One more suggestion, support our local motels:

5 MINUTES FROM FAIRGROUNDS :

Holiday Inn Express 765-483-4100 
Lees Inn                     765-482-9611 
Motel 6                       765-482-9190 
Super 8                       765-482-9999 
Hampton Inn             317-768-2330 

Pat M.
Club VP


----------



## Tammy Haley (Jan 5, 2020)

Attention:  Registrations postmarked by January 10th get the Earlybird price of $22 per spot.  January 11th and beyond it is $30.  Tammys forecast:  sunny and balmy and many great bikes sold and traded.  Come join us for the clubs 30th Anniversary Meet.  We have added a second building and indoor restrooms.  A perfect venue!


----------



## partsguy (Jan 5, 2020)

Folks in the parking lot were rather rude to my fiance' a couple years ago but the vendors were all nice and so were the staff.
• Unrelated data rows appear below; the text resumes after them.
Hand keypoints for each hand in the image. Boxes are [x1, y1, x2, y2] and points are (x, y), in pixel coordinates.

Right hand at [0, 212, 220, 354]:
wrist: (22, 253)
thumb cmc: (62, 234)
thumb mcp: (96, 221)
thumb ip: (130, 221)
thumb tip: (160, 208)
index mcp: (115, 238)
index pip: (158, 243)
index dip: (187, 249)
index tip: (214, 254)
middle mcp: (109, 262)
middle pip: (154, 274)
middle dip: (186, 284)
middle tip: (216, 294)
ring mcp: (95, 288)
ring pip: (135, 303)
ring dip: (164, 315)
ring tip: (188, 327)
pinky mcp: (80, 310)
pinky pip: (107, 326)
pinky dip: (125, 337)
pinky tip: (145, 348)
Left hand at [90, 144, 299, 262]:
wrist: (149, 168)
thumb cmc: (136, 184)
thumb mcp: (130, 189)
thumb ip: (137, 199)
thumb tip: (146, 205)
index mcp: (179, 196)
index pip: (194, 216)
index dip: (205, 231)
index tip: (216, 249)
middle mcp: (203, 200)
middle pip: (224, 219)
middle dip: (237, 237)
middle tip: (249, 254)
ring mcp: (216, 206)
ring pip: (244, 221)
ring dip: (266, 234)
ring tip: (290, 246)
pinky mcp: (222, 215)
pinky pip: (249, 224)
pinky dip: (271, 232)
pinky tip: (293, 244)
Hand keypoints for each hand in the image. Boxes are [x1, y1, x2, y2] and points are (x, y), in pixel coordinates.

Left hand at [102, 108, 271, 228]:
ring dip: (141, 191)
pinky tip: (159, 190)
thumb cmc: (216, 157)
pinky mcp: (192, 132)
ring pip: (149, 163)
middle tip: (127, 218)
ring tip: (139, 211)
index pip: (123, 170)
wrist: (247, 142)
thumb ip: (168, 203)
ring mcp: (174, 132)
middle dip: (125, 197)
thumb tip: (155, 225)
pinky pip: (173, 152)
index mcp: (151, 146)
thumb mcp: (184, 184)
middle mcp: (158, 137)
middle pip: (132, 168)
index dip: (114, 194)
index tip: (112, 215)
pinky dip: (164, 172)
I might go this year, if I need parts for the Corvette still.


----------



## rollfaster (Jan 14, 2020)

A friend will have a Monark 5-bar among other things for sale.


----------



## bicycle larry (Jan 14, 2020)

THANKS ROB  ANY MORE BIKES AND PARTS COMEING , PUT THEM ON HERE  !!!!


----------



## vincev (Jan 14, 2020)

partsguy said:


> Folks in the parking lot were rather rude to my fiance' a couple years ago but the vendors were all nice and so were the staff. I might go this year, if I need parts for the Corvette still.
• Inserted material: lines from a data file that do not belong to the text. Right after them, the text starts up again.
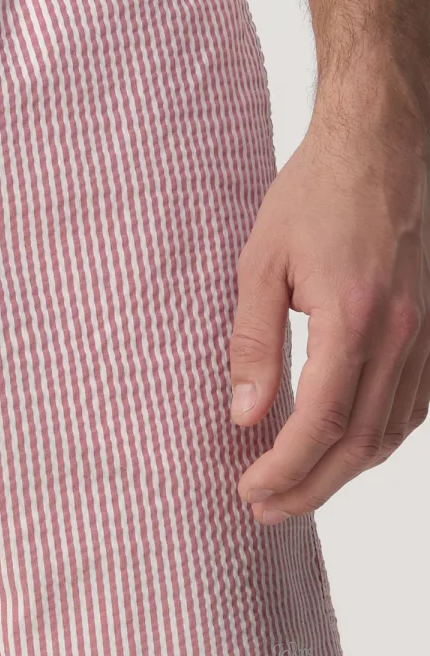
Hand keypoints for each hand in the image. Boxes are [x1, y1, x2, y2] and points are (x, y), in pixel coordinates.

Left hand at [229, 82, 429, 523]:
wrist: (382, 145)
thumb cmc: (314, 195)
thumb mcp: (260, 263)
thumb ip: (253, 344)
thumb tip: (244, 417)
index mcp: (353, 317)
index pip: (319, 422)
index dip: (284, 468)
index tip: (248, 491)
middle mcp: (401, 334)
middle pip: (358, 442)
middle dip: (309, 486)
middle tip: (262, 510)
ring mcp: (427, 334)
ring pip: (391, 432)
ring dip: (343, 472)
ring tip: (294, 490)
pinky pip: (413, 406)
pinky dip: (378, 440)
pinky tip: (344, 450)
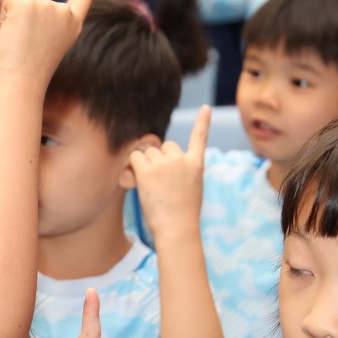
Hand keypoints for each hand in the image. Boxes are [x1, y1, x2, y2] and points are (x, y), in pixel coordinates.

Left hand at [0, 0, 112, 85]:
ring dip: (12, 24)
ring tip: (20, 46)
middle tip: (26, 49)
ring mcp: (47, 6)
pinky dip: (2, 21)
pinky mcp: (27, 4)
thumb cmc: (27, 73)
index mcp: (72, 25)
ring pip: (17, 4)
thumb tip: (21, 4)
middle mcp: (64, 13)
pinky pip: (5, 4)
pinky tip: (13, 37)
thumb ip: (43, 22)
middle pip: (32, 3)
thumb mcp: (43, 44)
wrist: (20, 85)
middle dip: (21, 23)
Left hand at [130, 112, 209, 234]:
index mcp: (196, 165)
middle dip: (158, 159)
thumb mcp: (191, 190)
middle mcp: (181, 159)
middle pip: (164, 147)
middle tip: (159, 183)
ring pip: (147, 152)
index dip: (202, 122)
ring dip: (144, 164)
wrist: (177, 228)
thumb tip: (158, 164)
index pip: (199, 138)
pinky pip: (134, 158)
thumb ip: (181, 173)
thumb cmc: (182, 217)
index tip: (206, 108)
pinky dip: (131, 167)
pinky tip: (135, 179)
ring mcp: (165, 163)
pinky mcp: (147, 170)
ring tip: (150, 187)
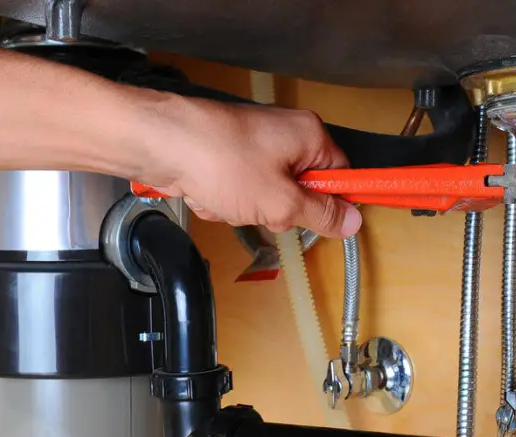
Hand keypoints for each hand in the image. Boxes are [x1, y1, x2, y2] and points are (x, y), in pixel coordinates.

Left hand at [133, 94, 360, 237]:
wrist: (162, 144)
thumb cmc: (221, 162)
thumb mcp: (281, 201)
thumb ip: (320, 213)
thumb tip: (353, 222)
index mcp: (309, 136)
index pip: (341, 175)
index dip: (331, 203)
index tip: (322, 222)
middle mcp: (286, 135)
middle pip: (302, 190)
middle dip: (279, 209)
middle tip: (262, 206)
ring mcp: (255, 146)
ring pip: (268, 196)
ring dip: (248, 208)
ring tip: (230, 198)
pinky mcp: (229, 157)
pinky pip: (241, 192)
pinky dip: (227, 201)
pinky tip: (211, 195)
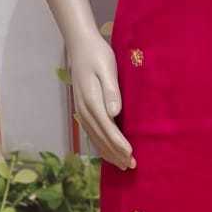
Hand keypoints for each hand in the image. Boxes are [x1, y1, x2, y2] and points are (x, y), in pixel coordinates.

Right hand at [67, 31, 135, 170]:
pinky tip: (107, 151)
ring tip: (121, 165)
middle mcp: (84, 109)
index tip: (131, 155)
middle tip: (130, 166)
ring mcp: (82, 109)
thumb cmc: (98, 55)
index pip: (107, 128)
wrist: (80, 45)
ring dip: (107, 152)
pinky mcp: (83, 107)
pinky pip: (91, 131)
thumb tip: (114, 113)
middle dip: (115, 153)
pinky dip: (99, 144)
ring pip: (95, 137)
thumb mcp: (107, 69)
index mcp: (92, 101)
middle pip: (101, 137)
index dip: (119, 144)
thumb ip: (111, 91)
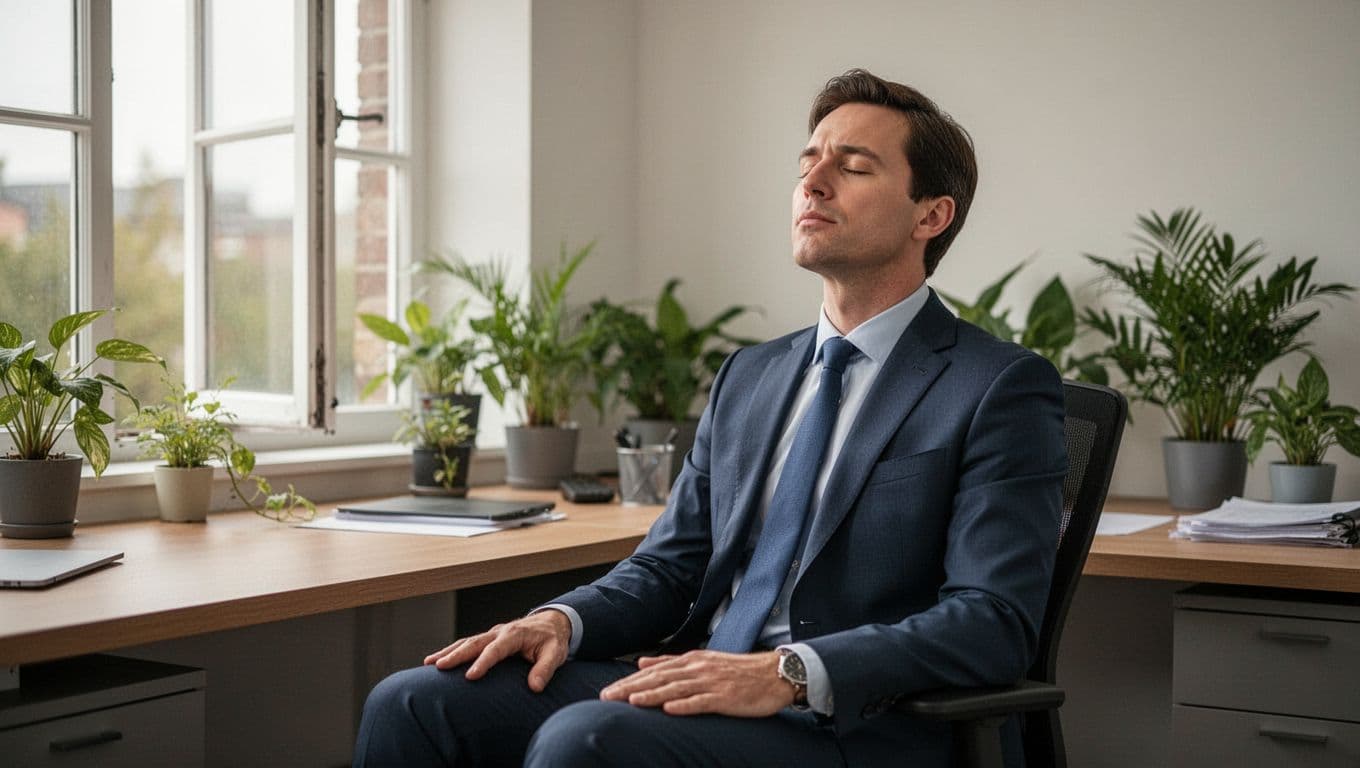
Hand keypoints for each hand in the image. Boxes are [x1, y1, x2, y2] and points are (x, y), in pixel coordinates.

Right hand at [423, 609, 571, 691]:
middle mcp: (500, 632)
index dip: (483, 662)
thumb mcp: (555, 654)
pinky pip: (467, 643)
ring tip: (429, 663)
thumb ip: (545, 669)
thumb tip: (535, 687)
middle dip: (456, 654)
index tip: (470, 676)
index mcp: (515, 635)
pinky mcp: (488, 639)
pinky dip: (452, 650)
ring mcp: (492, 634)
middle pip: (474, 643)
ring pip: (466, 641)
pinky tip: (437, 660)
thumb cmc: (552, 640)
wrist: (552, 623)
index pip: (496, 650)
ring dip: (448, 651)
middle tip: (438, 667)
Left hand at [600, 650, 795, 716]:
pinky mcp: (726, 697)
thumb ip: (671, 662)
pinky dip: (685, 705)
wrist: (774, 673)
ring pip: (676, 689)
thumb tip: (641, 661)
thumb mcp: (702, 661)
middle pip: (659, 678)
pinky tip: (670, 710)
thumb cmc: (737, 671)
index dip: (628, 681)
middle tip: (607, 697)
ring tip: (631, 701)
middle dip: (631, 688)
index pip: (653, 672)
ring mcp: (712, 683)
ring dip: (653, 695)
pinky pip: (703, 702)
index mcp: (691, 660)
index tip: (606, 691)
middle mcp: (698, 669)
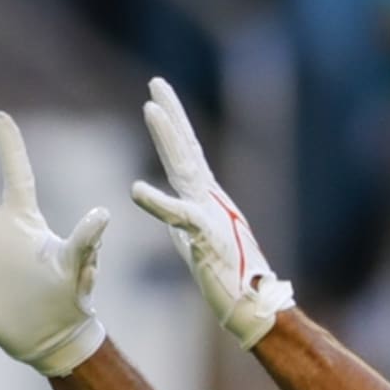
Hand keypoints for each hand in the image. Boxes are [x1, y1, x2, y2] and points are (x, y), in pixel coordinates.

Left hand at [131, 77, 293, 349]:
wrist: (253, 306)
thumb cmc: (230, 277)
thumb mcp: (199, 242)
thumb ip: (186, 221)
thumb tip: (173, 212)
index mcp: (206, 200)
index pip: (187, 154)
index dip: (173, 125)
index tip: (158, 97)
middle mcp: (210, 200)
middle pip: (187, 150)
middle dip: (172, 114)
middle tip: (157, 83)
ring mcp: (210, 216)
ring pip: (186, 170)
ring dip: (168, 139)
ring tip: (151, 109)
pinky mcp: (207, 239)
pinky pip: (180, 217)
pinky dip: (158, 203)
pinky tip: (136, 190)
Maybe I'll see ya.I am looking for nicer fenders for my white Vette.


----------



## CeeBee (Jan 14, 2020)

I'm always looking for a reason to visit my daughter in Indianapolis so I will be making the drive up from Nashville, hopefully with a little bit of spare cash in my wallet.


----------



## Tammy Haley (Jan 18, 2020)

As of today we only have 20 vendor spots left at $30 for 10 x 10. Looks like it’s shaping up to be our biggest show yet.  We thank everyone for their support in advance. Bring your show bikes. We have a new best of show trophy with $50 cash prize. We welcome buyers. Come one come all. Doors open at 8:30 am for $5.  We live our new digs and am sure you will also. See you in the 25th.


----------



## Kickstand3 (Jan 18, 2020)

Very cool, can you guys going post some pics?


----------



## pattherat (Jan 19, 2020)

pattherat said:


> One more suggestion, support our local motels:
> 
> 5 MINUTES FROM FAIRGROUNDS :
> 
> ...




Booked my room for FRI night at Motel 6 - $50.99 plus tax.
Other rates for FRI night:
Lees Inn - $69.99
Holiday Inn Express $94.99

Has anyone else booked a room in Lebanon?

Pat M.


----------



## tim elder (Jan 19, 2020)

Driving over from Omaha, booked a room at Holiday Inn Express a month ago.  Tim


----------



## JOEL (Jan 19, 2020)

Best Inn is cheap. 765-482-9190


----------



## JOEL (Jan 19, 2020)

Bringing some fine plunder this trip.


----------



## TheFizzer (Jan 20, 2020)

Can't wait for Saturday.  Flying up from Clearwater Florida & staying with family in Cincinnati & then driving 2 hours to the swap early Saturday.


----------



## jimsbeercans (Jan 22, 2020)

I plan on going..Got my space and will get a few bikes ready. But, My middle daughter ( Kayla) is due the 31st. So anything can happen between today and the show.


----------



## jimsbeercans (Jan 24, 2020)

thanks for the prices..Next year will get a room.


----------



## bicycle larry (Jan 24, 2020)

any more bikes and parts comeing tomorrow


----------



## Frank and Pam Skid Kings (Jan 24, 2020)

Post pictures ! (please)


----------



## Junkman Bob (Jan 25, 2020)

JOEL said:


> Bringing some fine plunder this trip.
> 
> View attachment 1126321
> 
> ...



I will be interested in yellow black S seat if you bring it back ...PM me if you can please 
Bob


----------



## TheFizzer (Jan 26, 2020)

Had a good time at the show and swap.  It was good to see you all.


----------